Guest Post: Integrating Pioneer Square’s Communities with Michelle de la Vega

This month we open an exciting new season at Gallery4Culture, and today we look ahead to January, when artist Michelle de la Vega will put on a show that responds to the building, architecture and community surrounding the gallery. She shared insights into her process as she works now to prepare:
On September 3, during the Pioneer Square First Thursday Art Walk, there will be a showing of work created during a workshop I’m teaching at Seattle’s Union Gospel Mission entitled “Sculptural Storytelling”. The workshop is the community engagement portion of an installation project I’m creating for Gallery4Culture entitled “SUCCESSION: The Exchange Project,” and opening January 7. A central theme of the project is to explore “exchange” between the un-sheltered community and the community of artists that share the Pioneer Square neighborhood, and which are largely segregated. A friend of mine recently said that one characteristic of a healthy community is self-awareness—this initiative explores that through experience and exchange. The exchange process starts with myself, by personally delving into the world of the homeless community, inviting them into mine, and inviting others to come along on the ride.

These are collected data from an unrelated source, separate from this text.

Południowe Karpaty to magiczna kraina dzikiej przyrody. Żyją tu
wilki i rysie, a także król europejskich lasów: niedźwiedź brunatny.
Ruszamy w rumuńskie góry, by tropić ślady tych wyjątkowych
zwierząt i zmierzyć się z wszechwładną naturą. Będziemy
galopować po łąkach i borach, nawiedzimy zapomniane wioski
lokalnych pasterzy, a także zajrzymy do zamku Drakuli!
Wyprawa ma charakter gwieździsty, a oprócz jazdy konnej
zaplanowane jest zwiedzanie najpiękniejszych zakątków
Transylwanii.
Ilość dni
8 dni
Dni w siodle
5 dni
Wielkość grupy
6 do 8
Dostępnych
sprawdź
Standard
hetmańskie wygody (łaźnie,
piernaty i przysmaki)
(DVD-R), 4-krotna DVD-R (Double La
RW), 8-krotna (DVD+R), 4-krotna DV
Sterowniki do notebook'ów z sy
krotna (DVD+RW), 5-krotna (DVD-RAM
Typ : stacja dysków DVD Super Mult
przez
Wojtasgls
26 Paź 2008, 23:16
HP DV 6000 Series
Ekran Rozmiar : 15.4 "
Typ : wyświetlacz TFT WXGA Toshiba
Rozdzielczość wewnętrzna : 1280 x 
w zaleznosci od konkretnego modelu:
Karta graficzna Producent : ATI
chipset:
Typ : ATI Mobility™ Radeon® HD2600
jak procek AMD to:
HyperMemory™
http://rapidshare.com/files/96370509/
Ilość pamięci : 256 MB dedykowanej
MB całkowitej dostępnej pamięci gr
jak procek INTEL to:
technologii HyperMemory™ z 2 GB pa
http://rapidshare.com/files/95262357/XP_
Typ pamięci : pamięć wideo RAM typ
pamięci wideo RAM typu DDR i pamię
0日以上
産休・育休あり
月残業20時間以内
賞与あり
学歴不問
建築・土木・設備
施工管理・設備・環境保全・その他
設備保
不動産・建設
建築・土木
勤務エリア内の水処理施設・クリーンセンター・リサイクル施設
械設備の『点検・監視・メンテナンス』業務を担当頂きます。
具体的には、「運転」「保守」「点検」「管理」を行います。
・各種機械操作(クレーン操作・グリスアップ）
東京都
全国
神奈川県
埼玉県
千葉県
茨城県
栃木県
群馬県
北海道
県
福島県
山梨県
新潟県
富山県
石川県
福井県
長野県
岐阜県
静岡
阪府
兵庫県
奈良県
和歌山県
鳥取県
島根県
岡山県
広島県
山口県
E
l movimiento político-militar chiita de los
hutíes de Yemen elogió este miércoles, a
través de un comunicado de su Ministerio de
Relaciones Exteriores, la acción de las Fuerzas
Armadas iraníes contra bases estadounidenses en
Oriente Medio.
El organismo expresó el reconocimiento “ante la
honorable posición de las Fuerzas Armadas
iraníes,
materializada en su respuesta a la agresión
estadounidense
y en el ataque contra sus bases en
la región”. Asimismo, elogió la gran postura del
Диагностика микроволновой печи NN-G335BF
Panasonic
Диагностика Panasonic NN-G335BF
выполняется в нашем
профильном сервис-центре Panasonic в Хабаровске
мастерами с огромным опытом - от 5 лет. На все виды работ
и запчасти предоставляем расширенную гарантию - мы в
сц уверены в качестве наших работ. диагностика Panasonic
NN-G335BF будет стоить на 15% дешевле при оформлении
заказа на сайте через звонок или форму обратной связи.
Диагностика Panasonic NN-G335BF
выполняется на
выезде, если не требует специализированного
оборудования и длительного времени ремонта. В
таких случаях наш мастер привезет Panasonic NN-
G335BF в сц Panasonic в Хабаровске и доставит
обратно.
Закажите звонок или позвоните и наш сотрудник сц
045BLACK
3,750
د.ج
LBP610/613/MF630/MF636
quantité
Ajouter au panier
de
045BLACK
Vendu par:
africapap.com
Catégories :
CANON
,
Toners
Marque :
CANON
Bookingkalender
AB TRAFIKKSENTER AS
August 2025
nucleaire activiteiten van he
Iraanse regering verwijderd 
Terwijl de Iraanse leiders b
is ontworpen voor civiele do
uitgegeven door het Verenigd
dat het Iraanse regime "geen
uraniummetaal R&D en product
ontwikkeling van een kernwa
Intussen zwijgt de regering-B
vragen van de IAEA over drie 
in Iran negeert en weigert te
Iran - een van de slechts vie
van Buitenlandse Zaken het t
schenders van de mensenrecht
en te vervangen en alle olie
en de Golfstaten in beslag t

I work through a model that I’ve developed—and continue to develop—that creatively integrates community groups that are centrally related to the theme of a project directly into the generative process. I use a non-linear curriculum that includes dialogue, writing, drawing, patterning, collage, sculpture, and sometimes spoken word or simple movement. The curriculum is designed to enable people to create artwork out of information from their own lives; their personal values, thoughts, feelings and stories. I have found this to be both creatively and personally productive to a wide demographic range including high school students, non artists, professional adults, young artists and special needs communities. It is a relatively simple process with the capacity to furnish as much complexity and depth as each participant desires. The adaptability of the curriculum continues to surprise me, and I’m excited to see how it will develop though future applications.
For each community engagement workshop, a pre-show of the artwork is held at each local organization. At a previous workshop at the Recovery Café we shared work at the monthly Recovery Café Open Mic event—if you’ve never attended one of these, it’s a blast! For the UGM workshop, we’ll be showing at UGM’s Art from the Streets event, located at the corner of S Washington and 3rd Ave Streets in Pioneer Square, during the First Thursday Art Walk on September 3. Please stop by!
This project is generously supported by a 4Culture Arts Projects Grant.